**THE TASK**
Rewrite the listing from its start through the line containing "Dot at: (260, 245)", swapping every "dist" for "distance" and changing nothing else.
─── RECORDS FOR THE TASK
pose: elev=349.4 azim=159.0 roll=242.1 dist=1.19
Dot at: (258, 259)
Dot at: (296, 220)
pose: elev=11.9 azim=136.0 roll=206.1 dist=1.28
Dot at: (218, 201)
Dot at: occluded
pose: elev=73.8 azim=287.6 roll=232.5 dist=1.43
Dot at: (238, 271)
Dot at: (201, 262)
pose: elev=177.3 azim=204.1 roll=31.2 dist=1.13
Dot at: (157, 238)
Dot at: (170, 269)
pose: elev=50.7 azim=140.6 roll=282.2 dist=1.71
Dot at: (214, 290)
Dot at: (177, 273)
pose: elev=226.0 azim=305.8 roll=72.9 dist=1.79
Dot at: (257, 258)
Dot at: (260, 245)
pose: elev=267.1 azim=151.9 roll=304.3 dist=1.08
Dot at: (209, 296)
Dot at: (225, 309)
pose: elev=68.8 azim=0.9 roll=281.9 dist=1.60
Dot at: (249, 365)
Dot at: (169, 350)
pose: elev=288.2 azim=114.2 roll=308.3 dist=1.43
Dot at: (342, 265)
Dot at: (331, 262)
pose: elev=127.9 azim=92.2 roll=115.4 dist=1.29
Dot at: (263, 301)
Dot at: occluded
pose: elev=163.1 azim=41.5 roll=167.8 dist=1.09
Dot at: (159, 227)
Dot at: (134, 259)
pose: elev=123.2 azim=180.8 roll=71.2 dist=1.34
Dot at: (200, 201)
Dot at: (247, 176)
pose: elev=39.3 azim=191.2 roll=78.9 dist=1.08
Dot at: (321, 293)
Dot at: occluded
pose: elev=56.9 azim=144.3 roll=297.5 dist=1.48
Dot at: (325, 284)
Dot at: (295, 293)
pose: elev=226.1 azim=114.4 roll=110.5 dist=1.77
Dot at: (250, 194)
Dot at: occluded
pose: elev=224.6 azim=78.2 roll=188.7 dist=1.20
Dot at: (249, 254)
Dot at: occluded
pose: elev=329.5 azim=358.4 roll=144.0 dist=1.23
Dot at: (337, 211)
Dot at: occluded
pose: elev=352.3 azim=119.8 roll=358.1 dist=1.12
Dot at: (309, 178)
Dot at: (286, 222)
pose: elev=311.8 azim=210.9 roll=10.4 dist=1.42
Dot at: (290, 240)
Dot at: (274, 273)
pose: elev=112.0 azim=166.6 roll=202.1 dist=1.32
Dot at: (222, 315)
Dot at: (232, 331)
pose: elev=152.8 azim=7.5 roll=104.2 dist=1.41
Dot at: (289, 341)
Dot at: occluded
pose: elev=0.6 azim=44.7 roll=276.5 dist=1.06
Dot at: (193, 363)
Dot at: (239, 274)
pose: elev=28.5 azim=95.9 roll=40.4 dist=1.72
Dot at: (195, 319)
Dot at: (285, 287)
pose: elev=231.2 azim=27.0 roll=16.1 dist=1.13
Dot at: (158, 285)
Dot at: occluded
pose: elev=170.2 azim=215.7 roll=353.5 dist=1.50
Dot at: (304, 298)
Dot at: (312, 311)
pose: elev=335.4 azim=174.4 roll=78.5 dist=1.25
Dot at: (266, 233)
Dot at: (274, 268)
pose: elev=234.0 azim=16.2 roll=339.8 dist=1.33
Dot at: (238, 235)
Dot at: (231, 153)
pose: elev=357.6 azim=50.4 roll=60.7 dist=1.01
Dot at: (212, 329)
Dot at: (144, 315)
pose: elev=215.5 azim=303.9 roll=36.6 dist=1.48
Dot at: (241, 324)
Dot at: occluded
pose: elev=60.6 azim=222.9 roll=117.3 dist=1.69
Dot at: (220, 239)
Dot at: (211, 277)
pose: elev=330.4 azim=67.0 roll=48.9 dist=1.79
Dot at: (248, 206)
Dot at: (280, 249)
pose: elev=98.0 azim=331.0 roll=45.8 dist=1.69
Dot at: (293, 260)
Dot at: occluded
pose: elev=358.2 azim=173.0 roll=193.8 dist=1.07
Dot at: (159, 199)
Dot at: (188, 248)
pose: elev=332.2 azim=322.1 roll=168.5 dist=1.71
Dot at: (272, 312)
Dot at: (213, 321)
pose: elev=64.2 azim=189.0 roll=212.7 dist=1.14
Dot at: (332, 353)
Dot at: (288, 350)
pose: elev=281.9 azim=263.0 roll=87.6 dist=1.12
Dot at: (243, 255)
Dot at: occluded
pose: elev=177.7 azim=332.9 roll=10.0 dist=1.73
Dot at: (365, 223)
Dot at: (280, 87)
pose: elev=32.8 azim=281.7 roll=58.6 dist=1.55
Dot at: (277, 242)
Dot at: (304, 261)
──────
**FULL ANSWER**
pose: elev=349.4 azim=159.0 roll=242.1 distance=1.19
Dot at: (258, 259)
Dot at: (296, 220)
pose: elev=11.9 azim=136.0 roll=206.1 distance=1.28
Dot at: (218, 201)
Dot at: occluded
pose: elev=73.8 azim=287.6 roll=232.5 distance=1.43
Dot at: (238, 271)
Dot at: (201, 262)
pose: elev=177.3 azim=204.1 roll=31.2 distance=1.13
Dot at: (157, 238)
Dot at: (170, 269)
pose: elev=50.7 azim=140.6 roll=282.2 distance=1.71
Dot at: (214, 290)
Dot at: (177, 273)
pose: elev=226.0 azim=305.8 roll=72.9 distance=1.79
Dot at: (257, 258)
Dot at: (260, 245)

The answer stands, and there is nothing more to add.